During the day, the Proud Gallery in Camden is exhibiting a series of photographs of Sid Vicious, whose Sex Pistols did a remarkably effective job of hiding the commercial forces behind their music. Hamfatter, playing the same venue by night, will forever be known as the band backed (to the tune of £75,000) by businessman Peter Jones on BBC2's Dragons' Den. The relationship between their art and commerce has been laid bare from the beginning.

The first thing Jones ought to have done with his financial leverage was force the band to change their name, which makes them sound, at best, like death metal rockers. Does anyone really want to be thinking about pork production while listening to pop music?

The second thing he ought to have done was hire a decent stylist. Hamfatter still look like a pub band, with off-trend jeans, baggy shirts and at least one encroaching bald spot. You might get away with that sort of non-look back home in Cambridge, but this is Camden, fellas. When he put together the Pistols, Malcolm McLaren had the good sense to pick their outfits, and his dresser was Vivienne Westwood.

You have to wonder what's actually in Jones's record collection, so unremarkable is his first signing. Sure, they have a couple of radio-friendly tunes, in the vein of Orson or Scouting for Girls, but this is an entrepreneur who makes it clear that he's interested in little more than the bottom line. The sum of £75,000 might not be much for a man worth in the region of £100m, but I'm not sure I can see him making it back. Although if there's one thing Jones's involvement has ensured it's that Hamfatter's first London gig since their Dragons' Den appearance is attended by almost as many film crews as audience members.
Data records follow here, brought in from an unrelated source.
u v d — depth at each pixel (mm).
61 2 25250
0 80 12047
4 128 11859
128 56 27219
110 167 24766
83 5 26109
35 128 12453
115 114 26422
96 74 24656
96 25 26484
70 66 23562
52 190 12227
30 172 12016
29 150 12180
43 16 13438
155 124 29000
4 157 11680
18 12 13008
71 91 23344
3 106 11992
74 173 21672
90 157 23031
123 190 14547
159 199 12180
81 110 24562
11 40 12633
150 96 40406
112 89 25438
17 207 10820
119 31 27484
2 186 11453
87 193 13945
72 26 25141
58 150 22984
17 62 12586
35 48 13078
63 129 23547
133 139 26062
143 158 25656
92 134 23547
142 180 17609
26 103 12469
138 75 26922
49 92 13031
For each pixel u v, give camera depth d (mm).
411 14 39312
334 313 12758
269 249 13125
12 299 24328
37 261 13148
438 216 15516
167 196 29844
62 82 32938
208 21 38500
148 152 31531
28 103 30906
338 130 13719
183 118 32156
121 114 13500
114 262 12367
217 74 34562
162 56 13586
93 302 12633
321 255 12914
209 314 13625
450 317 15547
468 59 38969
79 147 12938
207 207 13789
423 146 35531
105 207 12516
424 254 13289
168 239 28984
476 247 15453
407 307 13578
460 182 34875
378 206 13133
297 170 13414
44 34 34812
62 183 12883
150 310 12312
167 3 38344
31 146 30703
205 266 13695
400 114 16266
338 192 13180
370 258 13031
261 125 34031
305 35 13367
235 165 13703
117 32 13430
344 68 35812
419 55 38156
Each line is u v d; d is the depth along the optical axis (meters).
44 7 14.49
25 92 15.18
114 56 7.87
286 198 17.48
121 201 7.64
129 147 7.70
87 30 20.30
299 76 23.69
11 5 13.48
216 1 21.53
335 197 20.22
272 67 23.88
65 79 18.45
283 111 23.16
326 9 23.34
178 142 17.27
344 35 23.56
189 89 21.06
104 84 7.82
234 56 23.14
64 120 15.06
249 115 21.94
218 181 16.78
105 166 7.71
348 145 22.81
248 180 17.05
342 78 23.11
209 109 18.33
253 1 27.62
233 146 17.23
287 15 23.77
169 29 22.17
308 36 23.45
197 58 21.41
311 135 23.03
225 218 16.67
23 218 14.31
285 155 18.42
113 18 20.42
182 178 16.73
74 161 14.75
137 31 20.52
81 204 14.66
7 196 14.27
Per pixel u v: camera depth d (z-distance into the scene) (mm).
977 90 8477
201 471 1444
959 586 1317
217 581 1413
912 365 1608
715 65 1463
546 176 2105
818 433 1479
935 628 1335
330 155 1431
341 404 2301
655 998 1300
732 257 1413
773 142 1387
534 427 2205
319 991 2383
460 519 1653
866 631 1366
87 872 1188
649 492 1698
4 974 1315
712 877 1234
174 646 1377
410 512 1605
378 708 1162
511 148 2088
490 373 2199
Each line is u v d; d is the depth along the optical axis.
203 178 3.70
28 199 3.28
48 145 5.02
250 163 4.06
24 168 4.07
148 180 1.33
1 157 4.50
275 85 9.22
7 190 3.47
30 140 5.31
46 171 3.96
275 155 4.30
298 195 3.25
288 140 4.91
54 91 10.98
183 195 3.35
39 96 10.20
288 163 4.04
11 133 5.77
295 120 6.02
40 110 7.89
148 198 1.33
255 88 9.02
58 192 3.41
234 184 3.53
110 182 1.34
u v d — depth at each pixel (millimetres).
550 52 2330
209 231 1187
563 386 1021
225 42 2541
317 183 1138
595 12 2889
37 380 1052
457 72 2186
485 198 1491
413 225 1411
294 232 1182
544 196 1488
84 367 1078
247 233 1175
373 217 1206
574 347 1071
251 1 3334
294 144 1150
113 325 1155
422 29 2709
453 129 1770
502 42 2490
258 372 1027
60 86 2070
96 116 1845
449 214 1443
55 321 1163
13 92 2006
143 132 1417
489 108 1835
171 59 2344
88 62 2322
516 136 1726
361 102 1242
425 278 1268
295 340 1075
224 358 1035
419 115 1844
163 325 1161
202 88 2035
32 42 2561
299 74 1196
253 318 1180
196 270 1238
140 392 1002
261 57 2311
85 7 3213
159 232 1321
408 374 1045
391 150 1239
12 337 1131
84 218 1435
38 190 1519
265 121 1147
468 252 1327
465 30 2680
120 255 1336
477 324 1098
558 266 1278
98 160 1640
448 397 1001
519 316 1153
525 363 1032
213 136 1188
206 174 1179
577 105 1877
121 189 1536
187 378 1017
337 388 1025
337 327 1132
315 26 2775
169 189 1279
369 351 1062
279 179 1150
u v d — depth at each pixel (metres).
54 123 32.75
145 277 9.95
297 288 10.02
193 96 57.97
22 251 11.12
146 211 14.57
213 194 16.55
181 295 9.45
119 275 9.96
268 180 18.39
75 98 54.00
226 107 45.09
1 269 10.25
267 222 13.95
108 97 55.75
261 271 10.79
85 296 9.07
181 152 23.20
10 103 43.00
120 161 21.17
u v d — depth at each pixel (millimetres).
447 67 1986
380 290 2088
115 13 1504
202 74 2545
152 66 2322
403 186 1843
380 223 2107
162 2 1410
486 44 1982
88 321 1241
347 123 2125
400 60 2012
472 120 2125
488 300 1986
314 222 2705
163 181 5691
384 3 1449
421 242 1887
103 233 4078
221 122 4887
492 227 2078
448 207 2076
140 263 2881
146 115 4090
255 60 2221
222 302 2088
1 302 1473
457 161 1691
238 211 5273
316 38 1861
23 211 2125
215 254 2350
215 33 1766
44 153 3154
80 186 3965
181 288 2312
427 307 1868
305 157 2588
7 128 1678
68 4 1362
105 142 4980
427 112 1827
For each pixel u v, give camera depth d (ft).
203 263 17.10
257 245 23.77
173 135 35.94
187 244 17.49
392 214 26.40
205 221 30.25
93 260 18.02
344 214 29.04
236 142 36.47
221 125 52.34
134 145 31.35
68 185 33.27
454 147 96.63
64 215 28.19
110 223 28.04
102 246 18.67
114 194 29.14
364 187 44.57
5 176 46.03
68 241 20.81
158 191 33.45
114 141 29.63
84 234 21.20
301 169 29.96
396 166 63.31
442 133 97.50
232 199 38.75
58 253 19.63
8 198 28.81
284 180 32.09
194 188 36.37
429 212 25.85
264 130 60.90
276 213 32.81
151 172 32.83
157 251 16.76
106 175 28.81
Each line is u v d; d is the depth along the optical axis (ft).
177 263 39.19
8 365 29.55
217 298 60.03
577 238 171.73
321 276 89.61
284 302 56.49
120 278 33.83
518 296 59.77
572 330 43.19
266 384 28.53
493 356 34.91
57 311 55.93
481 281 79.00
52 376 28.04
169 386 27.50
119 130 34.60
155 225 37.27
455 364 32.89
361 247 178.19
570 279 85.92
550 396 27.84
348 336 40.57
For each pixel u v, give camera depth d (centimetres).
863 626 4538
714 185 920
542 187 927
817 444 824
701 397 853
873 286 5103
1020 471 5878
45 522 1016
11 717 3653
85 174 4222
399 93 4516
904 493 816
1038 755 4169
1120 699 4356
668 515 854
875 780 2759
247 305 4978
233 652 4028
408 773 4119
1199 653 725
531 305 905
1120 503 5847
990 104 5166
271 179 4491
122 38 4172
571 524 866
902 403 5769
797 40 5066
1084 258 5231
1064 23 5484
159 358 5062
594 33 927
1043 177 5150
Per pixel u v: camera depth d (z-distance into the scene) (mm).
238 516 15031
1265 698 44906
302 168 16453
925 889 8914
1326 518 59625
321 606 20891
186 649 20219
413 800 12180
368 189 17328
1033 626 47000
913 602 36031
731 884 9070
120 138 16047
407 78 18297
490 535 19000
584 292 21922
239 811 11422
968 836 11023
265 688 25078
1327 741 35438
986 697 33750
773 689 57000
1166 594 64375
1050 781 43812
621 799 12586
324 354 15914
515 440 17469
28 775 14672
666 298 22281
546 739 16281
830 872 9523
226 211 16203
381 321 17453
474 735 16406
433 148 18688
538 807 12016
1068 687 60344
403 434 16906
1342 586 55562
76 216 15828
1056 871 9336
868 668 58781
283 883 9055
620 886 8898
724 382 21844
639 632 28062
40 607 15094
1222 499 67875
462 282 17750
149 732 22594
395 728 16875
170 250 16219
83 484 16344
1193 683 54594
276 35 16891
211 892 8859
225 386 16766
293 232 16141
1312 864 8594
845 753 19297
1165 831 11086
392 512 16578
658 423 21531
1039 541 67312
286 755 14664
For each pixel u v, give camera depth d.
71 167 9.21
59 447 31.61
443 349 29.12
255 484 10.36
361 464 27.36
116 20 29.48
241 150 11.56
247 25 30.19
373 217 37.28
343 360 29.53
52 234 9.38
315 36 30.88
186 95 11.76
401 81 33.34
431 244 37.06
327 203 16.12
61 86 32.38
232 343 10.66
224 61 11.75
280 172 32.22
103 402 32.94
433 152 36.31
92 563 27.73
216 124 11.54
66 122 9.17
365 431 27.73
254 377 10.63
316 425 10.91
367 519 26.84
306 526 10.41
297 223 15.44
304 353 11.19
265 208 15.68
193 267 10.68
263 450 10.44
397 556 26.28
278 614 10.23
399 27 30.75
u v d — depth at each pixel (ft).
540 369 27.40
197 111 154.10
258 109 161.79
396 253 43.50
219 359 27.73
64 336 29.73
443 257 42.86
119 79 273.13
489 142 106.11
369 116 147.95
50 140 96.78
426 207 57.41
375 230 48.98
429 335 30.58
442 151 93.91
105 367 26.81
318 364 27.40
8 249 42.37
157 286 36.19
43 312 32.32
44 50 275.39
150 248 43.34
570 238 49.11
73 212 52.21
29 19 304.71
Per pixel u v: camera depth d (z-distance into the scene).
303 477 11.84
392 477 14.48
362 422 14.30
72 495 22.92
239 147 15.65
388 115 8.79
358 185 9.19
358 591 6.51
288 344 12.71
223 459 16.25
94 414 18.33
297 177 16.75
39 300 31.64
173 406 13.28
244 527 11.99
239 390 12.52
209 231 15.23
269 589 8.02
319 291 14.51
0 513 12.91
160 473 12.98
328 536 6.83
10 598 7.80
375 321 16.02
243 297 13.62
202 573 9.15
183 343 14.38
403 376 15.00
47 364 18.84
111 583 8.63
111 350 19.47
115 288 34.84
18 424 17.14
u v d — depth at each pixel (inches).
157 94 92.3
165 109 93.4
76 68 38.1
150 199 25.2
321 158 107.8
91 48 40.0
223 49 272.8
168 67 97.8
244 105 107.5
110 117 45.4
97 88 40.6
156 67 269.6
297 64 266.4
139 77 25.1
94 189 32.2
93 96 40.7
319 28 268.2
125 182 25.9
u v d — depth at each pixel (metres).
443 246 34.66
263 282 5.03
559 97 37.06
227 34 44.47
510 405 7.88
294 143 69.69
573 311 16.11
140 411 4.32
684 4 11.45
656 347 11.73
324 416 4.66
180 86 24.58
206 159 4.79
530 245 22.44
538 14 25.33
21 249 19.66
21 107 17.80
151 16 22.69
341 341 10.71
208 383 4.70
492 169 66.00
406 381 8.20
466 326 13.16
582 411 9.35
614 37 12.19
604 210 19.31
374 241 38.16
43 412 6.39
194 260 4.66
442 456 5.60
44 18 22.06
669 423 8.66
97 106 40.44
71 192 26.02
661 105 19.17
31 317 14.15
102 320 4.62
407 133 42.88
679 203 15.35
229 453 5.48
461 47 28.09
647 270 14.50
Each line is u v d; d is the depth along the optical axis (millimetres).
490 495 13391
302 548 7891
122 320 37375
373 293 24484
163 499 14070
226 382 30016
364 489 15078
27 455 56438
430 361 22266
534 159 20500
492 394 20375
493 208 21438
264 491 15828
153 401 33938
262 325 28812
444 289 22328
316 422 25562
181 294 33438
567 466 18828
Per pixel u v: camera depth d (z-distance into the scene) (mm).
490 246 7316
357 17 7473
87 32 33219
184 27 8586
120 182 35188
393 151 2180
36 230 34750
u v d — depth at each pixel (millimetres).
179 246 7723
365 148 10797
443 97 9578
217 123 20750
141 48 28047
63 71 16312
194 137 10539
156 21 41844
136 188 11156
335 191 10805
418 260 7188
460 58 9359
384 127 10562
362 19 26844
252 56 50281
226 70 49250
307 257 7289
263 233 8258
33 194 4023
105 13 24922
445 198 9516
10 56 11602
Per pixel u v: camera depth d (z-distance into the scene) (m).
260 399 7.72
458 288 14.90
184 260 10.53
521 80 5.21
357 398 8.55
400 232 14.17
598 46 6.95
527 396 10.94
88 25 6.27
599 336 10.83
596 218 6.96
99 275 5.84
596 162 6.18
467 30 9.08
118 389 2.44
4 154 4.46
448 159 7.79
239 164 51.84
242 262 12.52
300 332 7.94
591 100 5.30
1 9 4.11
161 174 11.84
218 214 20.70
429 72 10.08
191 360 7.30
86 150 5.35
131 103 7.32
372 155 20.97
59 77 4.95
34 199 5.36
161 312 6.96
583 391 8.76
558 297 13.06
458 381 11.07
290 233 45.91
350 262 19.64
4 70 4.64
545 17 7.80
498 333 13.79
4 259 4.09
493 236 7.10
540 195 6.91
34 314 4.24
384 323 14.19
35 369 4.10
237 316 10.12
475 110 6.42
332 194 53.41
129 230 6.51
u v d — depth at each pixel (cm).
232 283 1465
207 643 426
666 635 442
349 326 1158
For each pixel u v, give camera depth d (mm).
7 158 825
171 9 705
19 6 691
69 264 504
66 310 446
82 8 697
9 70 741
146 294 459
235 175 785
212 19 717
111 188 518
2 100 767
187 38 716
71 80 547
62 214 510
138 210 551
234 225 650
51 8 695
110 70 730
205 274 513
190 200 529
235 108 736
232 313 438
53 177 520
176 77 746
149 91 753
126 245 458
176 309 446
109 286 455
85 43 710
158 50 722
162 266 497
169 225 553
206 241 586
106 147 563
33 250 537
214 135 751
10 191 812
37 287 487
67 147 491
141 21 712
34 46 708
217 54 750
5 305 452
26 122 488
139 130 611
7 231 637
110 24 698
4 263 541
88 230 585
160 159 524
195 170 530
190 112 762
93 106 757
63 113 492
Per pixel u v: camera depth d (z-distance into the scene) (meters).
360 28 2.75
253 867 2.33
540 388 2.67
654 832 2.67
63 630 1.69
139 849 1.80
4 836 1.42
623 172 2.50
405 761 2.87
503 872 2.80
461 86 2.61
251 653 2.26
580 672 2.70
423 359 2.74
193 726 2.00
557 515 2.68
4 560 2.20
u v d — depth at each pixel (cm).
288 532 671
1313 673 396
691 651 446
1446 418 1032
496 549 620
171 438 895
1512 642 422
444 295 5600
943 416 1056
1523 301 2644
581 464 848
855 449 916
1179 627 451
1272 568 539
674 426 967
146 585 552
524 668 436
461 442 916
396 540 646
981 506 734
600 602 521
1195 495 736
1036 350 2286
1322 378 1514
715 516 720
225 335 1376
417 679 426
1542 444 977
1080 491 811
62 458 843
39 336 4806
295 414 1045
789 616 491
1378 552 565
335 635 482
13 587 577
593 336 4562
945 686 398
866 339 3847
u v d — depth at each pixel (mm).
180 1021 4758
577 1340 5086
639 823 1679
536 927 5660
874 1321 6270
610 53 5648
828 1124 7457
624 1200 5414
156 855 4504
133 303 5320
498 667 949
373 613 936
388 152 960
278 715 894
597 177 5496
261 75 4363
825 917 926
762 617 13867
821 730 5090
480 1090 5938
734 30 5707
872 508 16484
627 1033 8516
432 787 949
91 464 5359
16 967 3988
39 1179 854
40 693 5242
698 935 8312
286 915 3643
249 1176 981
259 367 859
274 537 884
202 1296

Their latest single, "The Girl I Love", holds up best in a brief set. Like "Sziget", the song that convinced Jones to invest in them, it's a slice of summery indie pop that doesn't offend. But the rest of the show is deeply ordinary. There's a slow one, the odd suspect stab of ska (courtesy of a three-man brass section), and a drum solo given rather more attention than it deserves due to the drummer having written off his car just that morning. It would be nice to think that the music industry is driven by more than simply hard currency. Hamfatter are about to put that theory to the test.